Peace dollars

The Peace Dollar is a silver United States dollar coin minted from 1921 to 1928, then again in 1934 and 1935. Early proposals for the coin called for a commemorative issue to coincide with the end of World War I, but the Peace Dollar was issued as a circulating coin.


Designed by Anthony de Francisci, the Peace Dollar was so named because the word PEACE appears on the bottom of the coin's reverse. It contains 0.77344 troy ounces of silver, and was the successor to the Morgan Dollar, which had not been regularly minted since 1904. With the passage of the Pittman Act in 1918, the mintage of dollar coins was enabled to start again. Prior to the design and acceptance of the Peace Dollar, the Morgan Dollar was minted again in 1921.

After a six-year pause in minting, the Peace Dollar was again minted in 1934 and 1935. It was minted briefly in 1965 (dated 1964), but all examples of this issue were never released to the public and were melted. The Peace Dollar is the last silver dollar minted for circulation in the United States.

Controversy

The Treasury announced the new design on December 19, 1921. Photographs of Baker and de Francisci examining the final plaster model appeared in newspapers, along with written descriptions of the designs, since the Treasury at that time took the position that it was illegal for photographs of a United States coin to be printed in a newspaper. Secretary Mellon gave formal approval to the design on December 20. As it would take the Mint several days to produce working dies, the first strike of the new coins was scheduled for December 29.


The new design was widely reported in newspapers, and was the source of intense public attention.
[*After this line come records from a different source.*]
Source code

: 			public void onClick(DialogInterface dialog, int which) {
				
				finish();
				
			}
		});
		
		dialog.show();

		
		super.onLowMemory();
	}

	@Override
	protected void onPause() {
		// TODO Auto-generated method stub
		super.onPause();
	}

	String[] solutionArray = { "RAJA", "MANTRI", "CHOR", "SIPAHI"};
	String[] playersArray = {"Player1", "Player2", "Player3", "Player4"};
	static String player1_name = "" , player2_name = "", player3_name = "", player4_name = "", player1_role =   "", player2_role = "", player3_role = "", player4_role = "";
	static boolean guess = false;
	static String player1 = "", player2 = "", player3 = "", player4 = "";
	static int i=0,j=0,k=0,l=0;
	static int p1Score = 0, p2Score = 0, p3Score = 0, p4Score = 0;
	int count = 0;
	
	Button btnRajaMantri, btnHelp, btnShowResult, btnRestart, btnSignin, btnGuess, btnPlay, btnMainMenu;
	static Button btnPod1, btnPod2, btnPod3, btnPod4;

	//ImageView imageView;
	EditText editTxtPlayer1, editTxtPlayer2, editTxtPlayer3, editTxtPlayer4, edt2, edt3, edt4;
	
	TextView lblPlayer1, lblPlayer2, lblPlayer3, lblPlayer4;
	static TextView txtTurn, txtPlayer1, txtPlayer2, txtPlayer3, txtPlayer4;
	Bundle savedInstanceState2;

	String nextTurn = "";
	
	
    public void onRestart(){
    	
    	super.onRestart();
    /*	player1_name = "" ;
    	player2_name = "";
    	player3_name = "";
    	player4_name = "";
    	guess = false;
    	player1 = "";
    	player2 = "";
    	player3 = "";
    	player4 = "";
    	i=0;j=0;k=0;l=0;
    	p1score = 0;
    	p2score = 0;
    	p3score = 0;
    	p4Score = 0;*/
A Mint press release described the reverse as "a large figure of an eagle perched on a broken sword, and clutching an olive branch bearing the word, 'peace'". On December 21, the New York Herald ran a scathing editorial against the new design. At the time, given the traumas of the Great War, Americans were highly sensitive about their national symbols, and unwilling to allow artists any leeway in interpretation. The Mint, the Treasury, and the Fine Arts Commission began to receive large numbers of letters from the public objecting to the design.

The objections were heeded and the coin was redesigned. The Peace dollar was released into circulation on January 3, 1922. In common with all silver and copper-nickel dollar coins struck from 1840 to 1978, the Peace dollar had a diameter of 1.5 inches (38 mm), which was larger than the Mint's subsequently struck modern dollar coins. Its issuance completed the redesign of United States coinage that had begun with issues in 1907.